The schedule is still extremely vague. They haven’t released all the details yet so we’re left with some questions… big questions:
1) Will they be allowing foreigners from the U.S. into the country?
A lot of countries still aren’t open up to U.S. citizens and I can’t blame them. We’ve done a horrible job of managing this virus and our numbers don’t look pretty. Personally, I don’t think the U.S. will be excluded specifically, and instead, I’d imagine they’d rely on individual testing, but it’s always a possibility.
2) Is a COVID test going to be mandatory to get in?
I’m sure this will be a requirement in some fashion, but what will be the provisions? Will it be an antibody test or something like the fun and invasive PCR test with the swab tickling your brain? My hope is that the saliva test becomes more widespread by then, but time will tell.
Currently, only residents can fly into Panama provided they present a Swab Test Certificate / PCR or negative antigens with a maximum of 48 hours prior to boarding the flight. That seems fair, but it’s a lot harder to get a test here than you’d think. We’ll have to see how that plays out. And we’d need to make sure that we get the results in time which is another issue that we seem to be struggling with here.
Then you throw in the possibility that we do end up contracting the disease before this trip and that would lead to an almost zero chance of us going back regardless. We’ve been careful, but it might be time to step up our game.
3) Will a mandatory quarantine be in place?

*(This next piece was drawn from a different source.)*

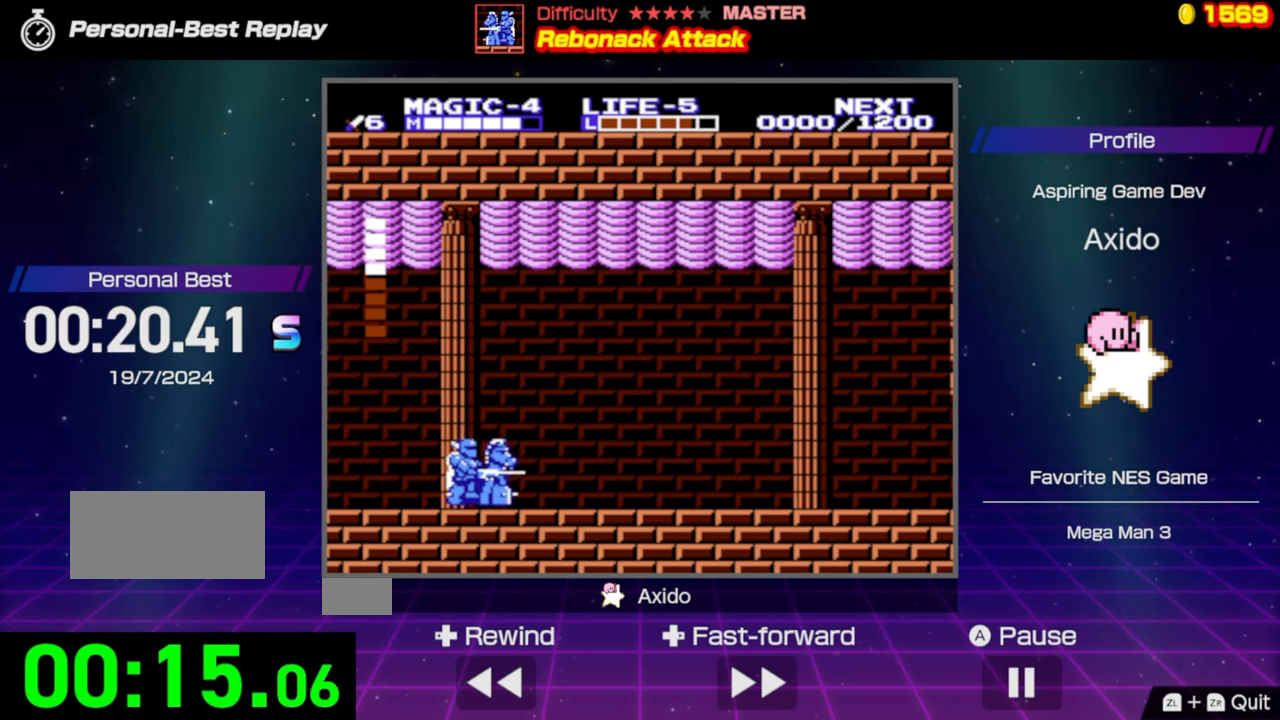
{"buttons": ["A", "DPAD_LEFT"], "events": [[400, "A", "down"]]}
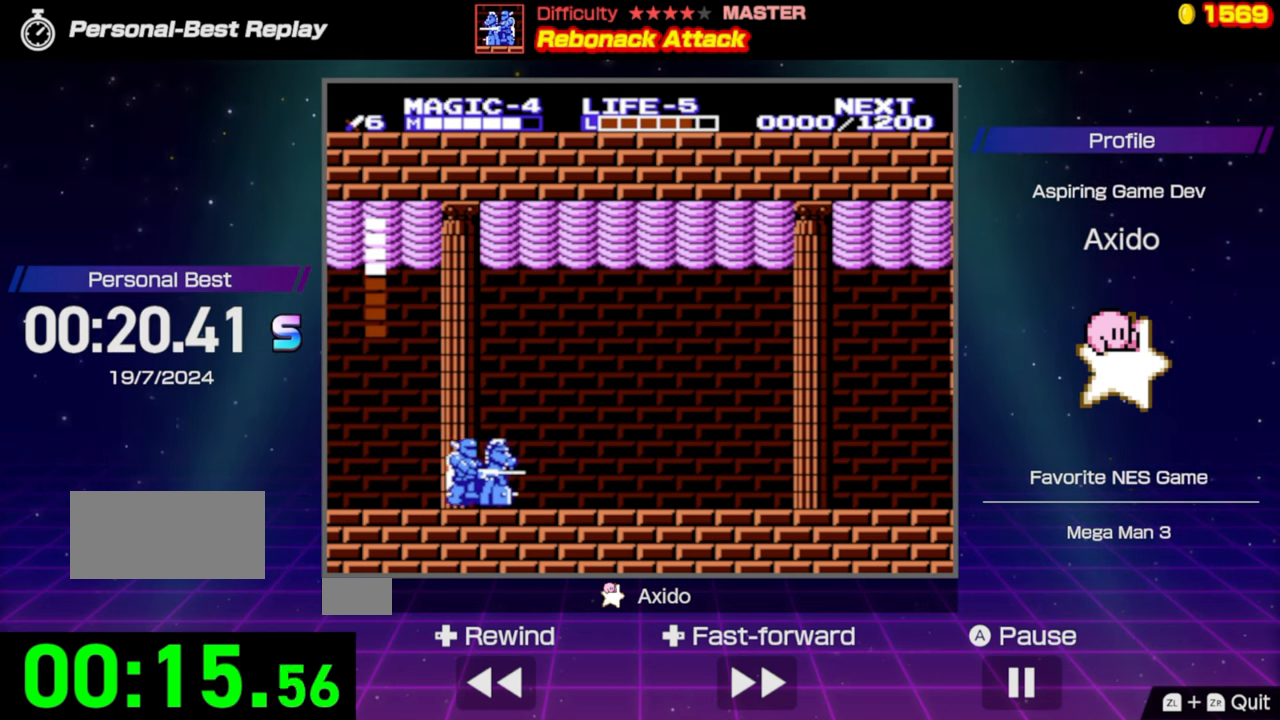
{"buttons": ["DPAD_DOWN", "DPAD_LEFT"], "events": [[200, "DPAD_DOWN", "down"], [217, "A", "up"]]}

Similar to the COVID test, residents flying in are being asked to quarantine for 14 days once they arrive. My understanding is that it’s being enforced through an app on your phone along with an assigned medical person you regularly chat with during that time to ensure you’re complying.
We’re fine with these requirements as long as we can make them happen and get back in.

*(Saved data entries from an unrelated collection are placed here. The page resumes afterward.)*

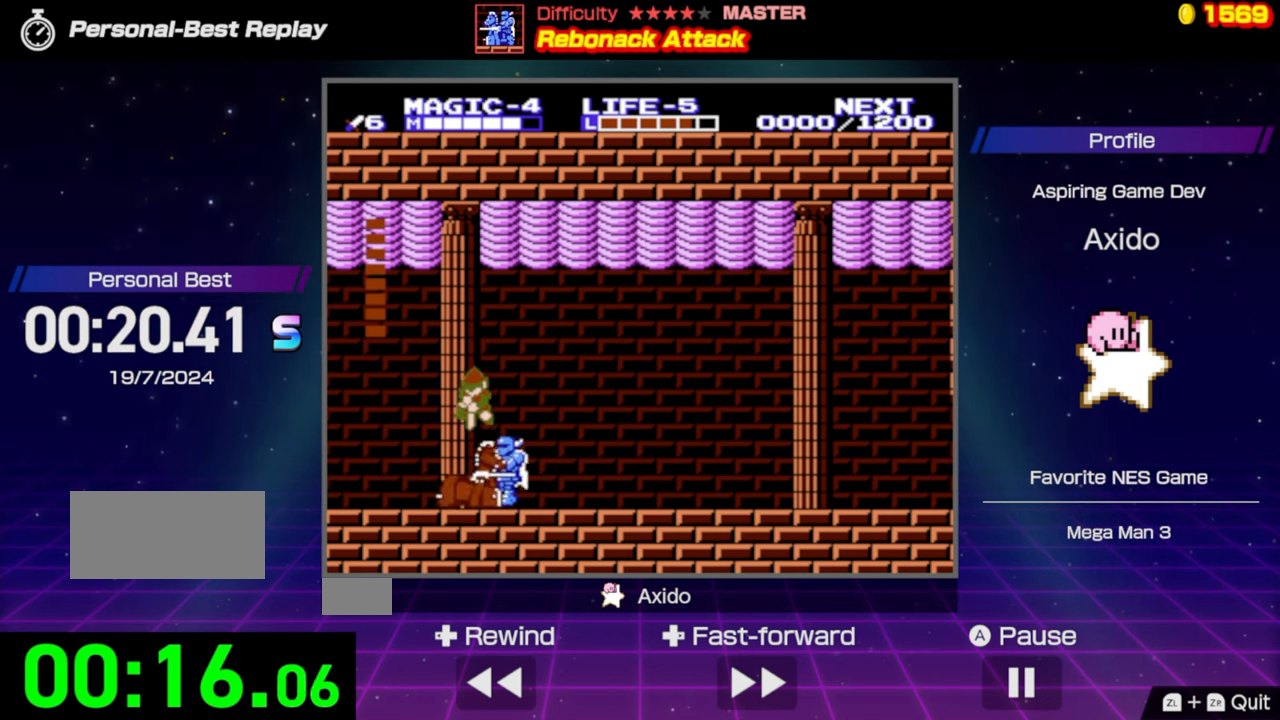
{"buttons": ["DPAD_RIGHT"], "events": [[250, "DPAD_LEFT", "up"], [300, "DPAD_RIGHT", "down"], [367, "DPAD_DOWN", "up"]]}
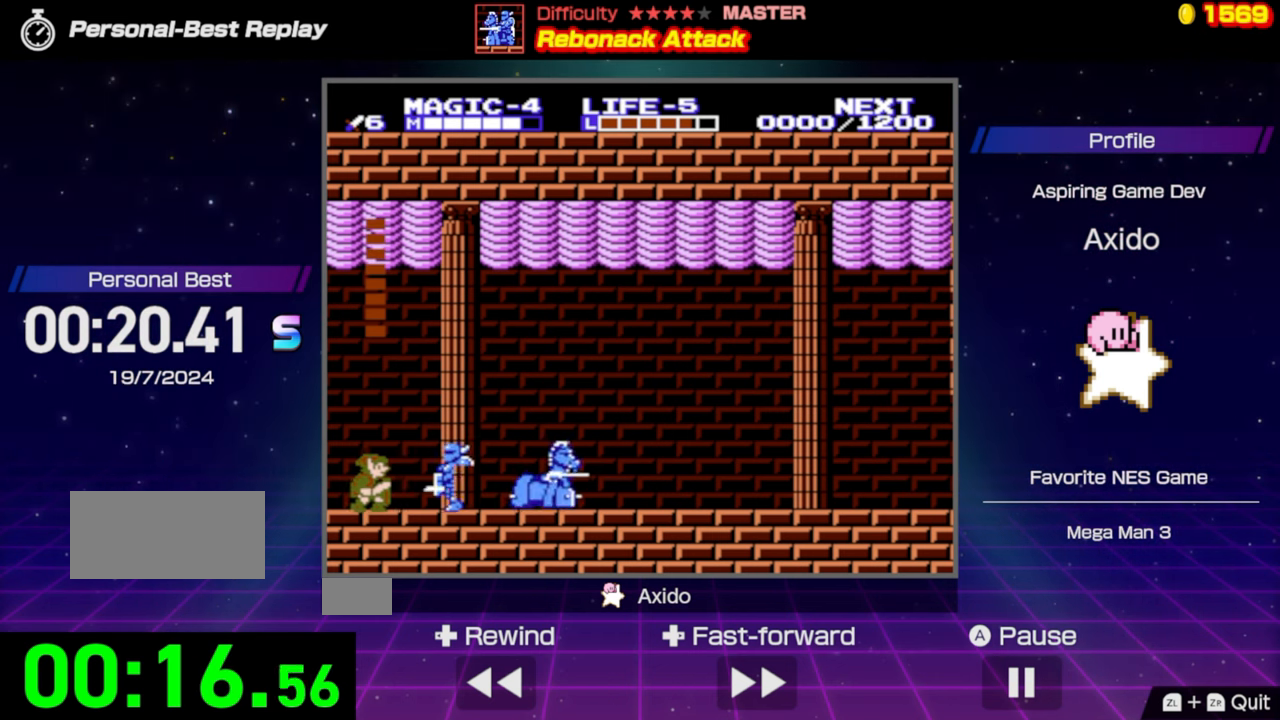
{"buttons": [], "events": [[84, "B", "down"], [184, "B", "up"], [217, "DPAD_RIGHT", "up"], [317, "A", "down"], [367, "DPAD_RIGHT", "down"], [467, "DPAD_RIGHT", "up"], [484, "A", "up"]]}
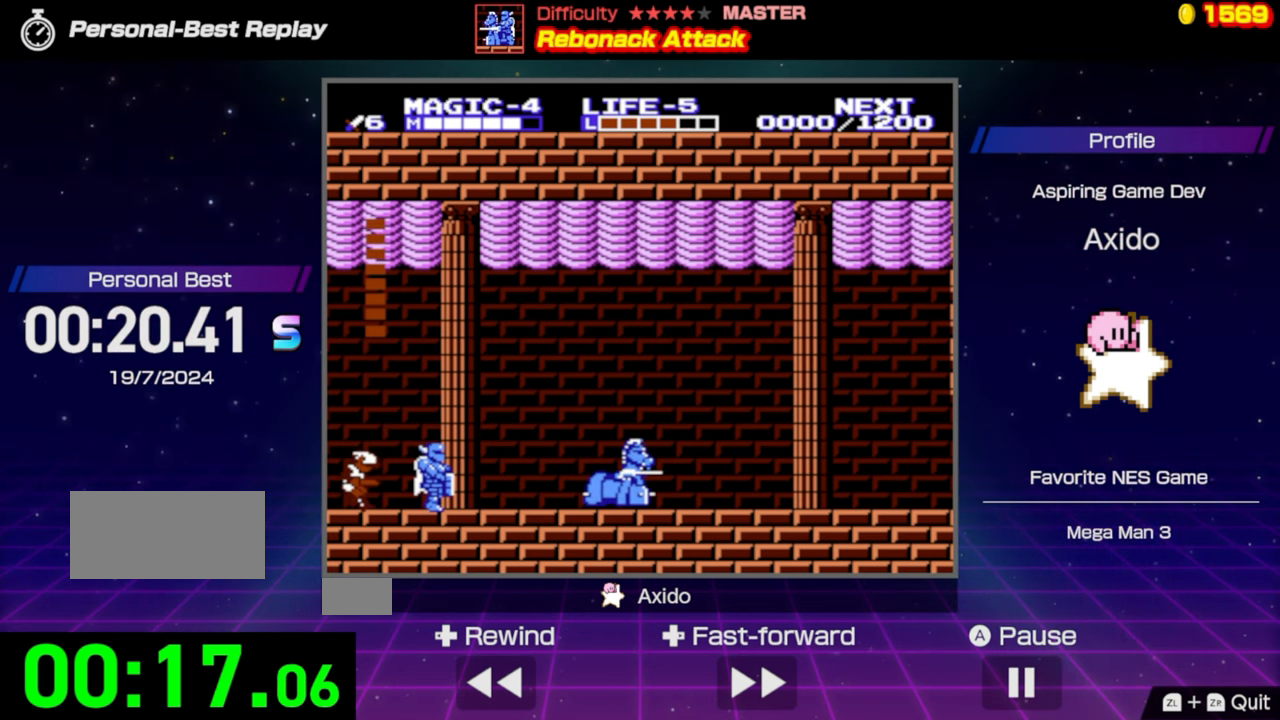
{"buttons": [], "events": [[50, "DPAD_RIGHT", "down"], [117, "DPAD_RIGHT", "up"], [150, "DPAD_RIGHT", "down"], [267, "A", "down"], [317, "DPAD_RIGHT", "up"], [367, "A", "up"]]}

Why we booked a flight now instead of waiting
The smart move would be to just wait until we know that the schedule is going to hold up and what the requirements will be. That way we’d know when to book, what we’re up against, and if we can make this even work.
However, there’s one reason why we booked a flight now instead of waiting until we have all the details… United’s cancellation policy.
We booked a flight through United and they have a waiver policy in place for flights taking place this year that are booked on or before August 31, 2020. They’re not offering refunds but they will let you make an itinerary change without charging a fee:
For tickets issued between April 1, 2020, and August 31, 2020, customers will be permitted to change without paying a change fee to a flight of equal or lesser value for travel up to 12 months from the original ticket issue date.https://www.united.com/ual/en/us/fly/travel/notices.html#ChangeFeeTerms
It’s not perfect, but since we booked a flight before that deadline, at least we can make a change without a fee if Panama changes the schedule. If we had waited and booked a flight later and then they had a surge, we’d be penalized for changing.
And in a worst-case scenario, if we can’t move back to Panama, I’m sure we’ll happily find somewhere else to travel to in the next year.
UPDATE: United just announced they are “permanently getting rid of change fees for most Economy and premium cabin tickets for flights within the U.S.” The site also mentions “We’re allowing changes without fee for both types of travel [domestic and international] if the ticket is issued by December 31, 2020.” Regardless, I thought that was some worthwhile information to share.
We’re excited about this glimmer of hope that came out last week. When we left Panama, we left without any closure. It was abrupt and we got screwed on our time there.
Getting back to Boquete, Panama to enjoy at least one more year would really be wonderful. I hope that this all does come to fruition, but I guess time will tell!
Things will need to fall into place perfectly for this to work. What do you think – should we have booked a flight yet?